As for the second screenshot this visualization was again created by utilizing the Tableau platform, my intentions remained, for the most part, the same with a slight twist in that I wanted to display a graph that compared the total amount of slaves residing in a particular state. What caught my eye is that the majority of slaves resided in the traditionally thought of southern states along with some of the southern coastal states as well.

Both screenshots show the Tableau platform displaying two different graphs that I was able to construct using the Slave Names Database. The first graph I created was in response to my curiosity about the average age of slaves coming from various African countries. In order to accomplish this, I took the country of origin and then the average ages of the slaves and what one can see is an easily accessible, clear representation of the different African countries with the respective average ages of the slaves. The following screenshot is attempting to illustrate the average ages of the different sexes of slaves coming from Africa, almost immediately one notices that there is a disproportional amount of men when compared to the other sexes. Another noticeable aspect is that the “null” sex is the third-largest bar which to me was a little disturbing because this suggests that there was little effort on the part of rescuers to accurately record data.

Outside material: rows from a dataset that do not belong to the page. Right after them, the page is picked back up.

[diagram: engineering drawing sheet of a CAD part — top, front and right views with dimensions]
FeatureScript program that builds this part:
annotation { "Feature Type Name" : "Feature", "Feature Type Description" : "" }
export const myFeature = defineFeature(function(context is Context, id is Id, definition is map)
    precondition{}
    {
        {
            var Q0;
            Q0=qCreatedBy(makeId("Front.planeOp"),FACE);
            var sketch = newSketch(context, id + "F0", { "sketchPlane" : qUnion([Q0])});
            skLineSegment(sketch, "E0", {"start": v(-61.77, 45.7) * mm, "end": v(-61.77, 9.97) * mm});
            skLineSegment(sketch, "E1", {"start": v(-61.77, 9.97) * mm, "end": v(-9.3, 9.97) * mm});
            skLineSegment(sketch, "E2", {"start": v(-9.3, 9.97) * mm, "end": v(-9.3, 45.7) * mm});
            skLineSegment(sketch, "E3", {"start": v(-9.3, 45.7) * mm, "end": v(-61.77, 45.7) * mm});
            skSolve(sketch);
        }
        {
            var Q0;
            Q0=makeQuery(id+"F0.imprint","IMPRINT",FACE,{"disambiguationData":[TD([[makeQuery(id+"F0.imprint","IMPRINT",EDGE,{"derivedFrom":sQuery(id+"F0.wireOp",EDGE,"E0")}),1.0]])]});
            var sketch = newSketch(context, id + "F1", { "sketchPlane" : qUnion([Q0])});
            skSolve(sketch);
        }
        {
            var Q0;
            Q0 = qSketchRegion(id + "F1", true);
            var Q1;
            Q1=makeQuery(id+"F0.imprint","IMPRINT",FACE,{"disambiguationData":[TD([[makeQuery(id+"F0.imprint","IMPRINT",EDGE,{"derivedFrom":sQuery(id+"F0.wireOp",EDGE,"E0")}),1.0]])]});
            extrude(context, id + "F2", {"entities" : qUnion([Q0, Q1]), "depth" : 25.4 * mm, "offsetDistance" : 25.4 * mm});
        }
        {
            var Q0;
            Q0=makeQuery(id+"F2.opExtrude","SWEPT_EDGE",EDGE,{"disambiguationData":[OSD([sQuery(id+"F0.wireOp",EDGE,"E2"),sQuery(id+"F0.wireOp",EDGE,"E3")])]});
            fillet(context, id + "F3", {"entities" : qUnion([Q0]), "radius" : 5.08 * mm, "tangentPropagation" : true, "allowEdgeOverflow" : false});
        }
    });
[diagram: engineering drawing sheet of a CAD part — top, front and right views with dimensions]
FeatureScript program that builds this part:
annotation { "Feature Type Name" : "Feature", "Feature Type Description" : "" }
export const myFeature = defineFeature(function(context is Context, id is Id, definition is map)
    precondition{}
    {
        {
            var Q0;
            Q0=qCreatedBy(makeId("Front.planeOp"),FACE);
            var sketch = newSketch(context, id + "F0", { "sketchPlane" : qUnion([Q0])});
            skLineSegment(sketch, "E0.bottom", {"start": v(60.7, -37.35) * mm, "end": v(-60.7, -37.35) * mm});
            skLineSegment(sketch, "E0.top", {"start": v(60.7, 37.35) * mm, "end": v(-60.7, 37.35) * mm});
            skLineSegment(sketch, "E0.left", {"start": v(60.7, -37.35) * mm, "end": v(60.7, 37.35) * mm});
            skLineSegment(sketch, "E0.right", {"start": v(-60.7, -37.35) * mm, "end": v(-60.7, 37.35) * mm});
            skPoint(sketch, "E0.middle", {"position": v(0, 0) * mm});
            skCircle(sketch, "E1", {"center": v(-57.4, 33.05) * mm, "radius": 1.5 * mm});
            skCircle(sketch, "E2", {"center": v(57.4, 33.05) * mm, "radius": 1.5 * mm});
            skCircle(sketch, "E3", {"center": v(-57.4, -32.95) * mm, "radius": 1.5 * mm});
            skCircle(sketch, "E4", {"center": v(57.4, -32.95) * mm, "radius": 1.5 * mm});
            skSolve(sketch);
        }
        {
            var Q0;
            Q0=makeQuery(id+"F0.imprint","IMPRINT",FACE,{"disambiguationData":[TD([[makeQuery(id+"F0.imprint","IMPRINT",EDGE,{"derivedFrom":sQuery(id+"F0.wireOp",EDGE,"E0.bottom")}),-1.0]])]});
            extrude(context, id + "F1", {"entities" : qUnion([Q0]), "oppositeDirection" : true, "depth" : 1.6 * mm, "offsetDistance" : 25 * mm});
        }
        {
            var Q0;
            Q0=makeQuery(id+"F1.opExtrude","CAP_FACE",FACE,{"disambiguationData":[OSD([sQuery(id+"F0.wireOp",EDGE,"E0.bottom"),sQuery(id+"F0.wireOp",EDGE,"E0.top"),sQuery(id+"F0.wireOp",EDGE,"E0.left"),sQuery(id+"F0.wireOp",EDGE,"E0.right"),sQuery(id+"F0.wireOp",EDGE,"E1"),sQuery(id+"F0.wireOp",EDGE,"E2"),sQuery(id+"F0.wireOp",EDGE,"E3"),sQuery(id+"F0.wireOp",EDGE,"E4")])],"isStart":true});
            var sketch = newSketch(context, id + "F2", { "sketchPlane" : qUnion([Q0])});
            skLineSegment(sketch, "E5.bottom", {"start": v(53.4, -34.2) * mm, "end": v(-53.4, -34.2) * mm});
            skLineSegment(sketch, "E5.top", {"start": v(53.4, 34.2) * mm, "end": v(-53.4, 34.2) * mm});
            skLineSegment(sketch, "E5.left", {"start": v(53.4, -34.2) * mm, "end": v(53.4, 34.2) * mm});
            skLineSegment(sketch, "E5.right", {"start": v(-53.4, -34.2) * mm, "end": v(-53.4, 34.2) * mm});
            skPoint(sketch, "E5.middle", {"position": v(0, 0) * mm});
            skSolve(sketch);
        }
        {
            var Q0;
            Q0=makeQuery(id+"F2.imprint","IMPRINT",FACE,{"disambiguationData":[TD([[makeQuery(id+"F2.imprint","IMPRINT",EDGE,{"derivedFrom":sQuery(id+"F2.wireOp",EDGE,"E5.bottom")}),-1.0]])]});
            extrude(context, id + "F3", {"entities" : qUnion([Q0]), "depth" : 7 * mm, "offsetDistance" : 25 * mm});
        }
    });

By utilizing both the Voyant and Tableau platform I was able to create useful data visualizations from which a great deal of information can be drawn from. Also, another aspect worthy of mention is that both platforms allowed for the use of the “differential reading” practice which is discussed in depth by Tanya Clement in her piece Text Analysis, Data Mining, and Visualizations in Literary Scholarship. What the methodology of differential reading allows for in essence is the defamiliarization of, “… texts, making them unrecognizable in a way (putting them at a distance) that helps scholars identify features they might not otherwise have seen, make hypotheses, generate research questions…” (Clements). Tableau and Voyant allow for the user to take large sets of data that otherwise would take a lifetime to synthesize and puts them into a nicely constructed visual that is easy to draw information out of and share with the public domain.